In December, he introduced a €30 billion package of budget cuts and tax hikes and raised the retirement age. He followed that last month with an initiative to open heavily protected Italian professions to competition. The taxi drivers of Rome were less than impressed.

In the background, of course, is the unseen hand of the European Central Bank. Now run by Monti’s fellow-Italian Mario Draghi, the ECB has been buying Italian bonds intermittently since last August.

Its interventions are held to have played a key role in righting the ship since Monti’s arrival in office, just as a perceived lack of interventions last autumn put pressure on Berlusconi. The influence of the bank, which has the power to turn the tap on or off, is not to be underestimated.

Away from Rome, Monti has the clout to be admitted into the Merkel-Sarkozy circle and the courage to challenge publicly the German chancellor to change core tenets of her European policy. He is also in the vanguard of those seeking to redirect political debate towards measures to stimulate economic growth.

There are nuances here. Monti’s ascent comes as senior Europeans perceive a weakening of the contentious “Merkozy” alliance between the German and French leaders. The beam simply isn’t as bright as it once was, they say.

The new fiscal treaty stands as a Merkel-inspired initiative, not a joint project with her ally in Paris. Furthermore, the core element of their infamous Deauville pact disappeared two months ago when EU leaders dropped a demand for private creditor contributions to all bailouts by Europe’s permanent rescue fund.

With his personal support levels at a low ebb, Sarkozy faces a difficult presidential election this spring. Although he portrays himself as a European man of action sans pareil, there will be less scope for grandstanding with the chancellor during the campaign proper.

There is more. Unlike most recent EU gatherings, there was no bilateral meeting between Sarkozy and Merkel before the start of European business at last Monday’s summit. Instead, the two of them met Monti for half-an-hour and entered the summit room with him. It was not the trio’s first meeting.

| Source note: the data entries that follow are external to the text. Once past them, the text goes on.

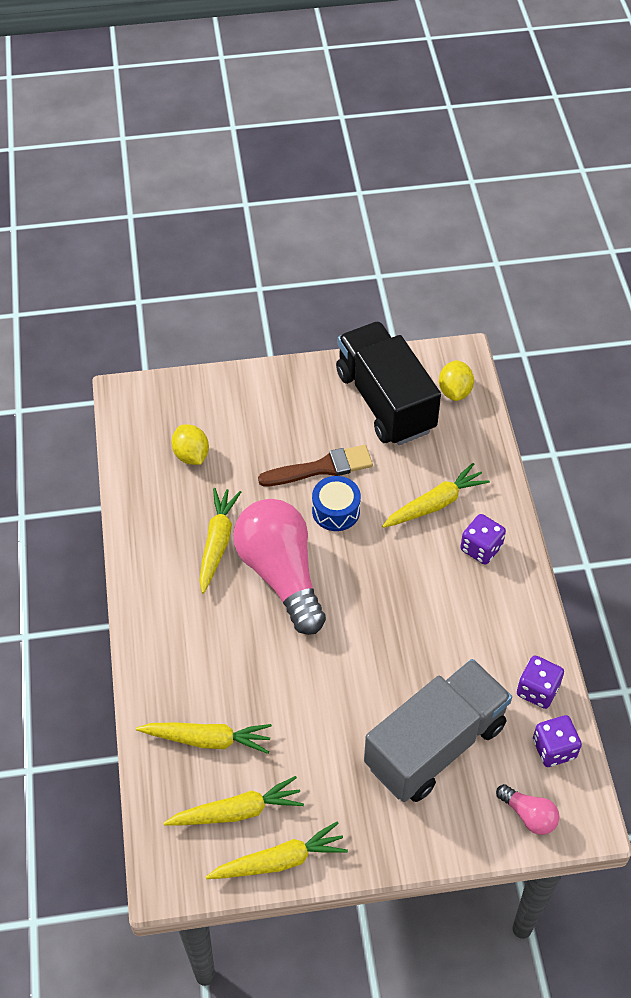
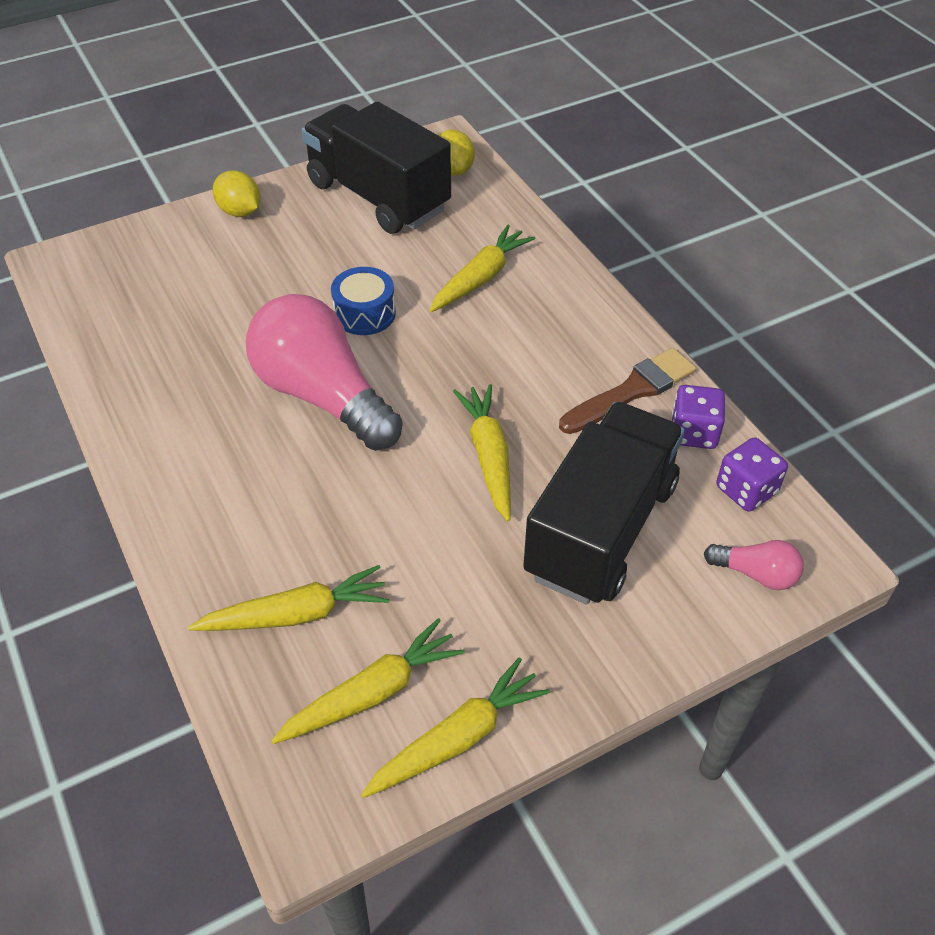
camera: 20 degrees left, 5 degrees down
yellow lemon [171,424,209,465] -> yellow lemon moved to [213,170,260,217]
yellow carrot [199,488,241,594] -> yellow carrot moved to [453,384,511,522]
brown brush [258,445,373,486] -> brown brush moved to [559,348,696,434]
grey truck [364,659,512,802] -> black truck [523,402,685,605]
purple dice [460,514,506,565] -> none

To some eyes at least, Monti’s call for eurobonds and bigger bailout funds puts him in league with Sarkozy. But that is to dismiss the Italian’s reformist verve, which chimes more with attitudes in Berlin than Paris.

Monti’s economic convictions are more Germanic than Mediterranean. He was an EU commissioner between 1995 and 2005, holding the competition and internal market posts. Two years ago he wrote a plan to recast the single market for EU Commission chief José Manuel Barroso.

Old Brussels hands say shades of Monti’s work in the Berlaymont are evident in his enthusiasm for politically-tricky structural reforms that Berlusconi shirked for years. With a huge debt mountain to refinance and more than two million workers unemployed, Italy has no choice but to modernise its economy. That, however, is an arduous task.

The big question now is for how long Monti can maintain momentum. Public support in Italy for his efforts is considered broad but no-one knows how deep it really runs.

Although the Roman political establishment is content to let him do the dirty work for the moment, public frustration is bound to kick in down the line.

Whenever an election is called, the question will arise as to whether Italians want him to continue.

This may well depend on the success or otherwise of his campaign to keep Italy afloat. That is a long-term game, however. Survival after a few months won’t mean Italy has beaten the crisis.

Equally, the political response at the level of EU leaders is crucial. This explains Monti’s clamour for a bigger firewall and eurobonds, all the more important given the uncertainty over the fate of Greece.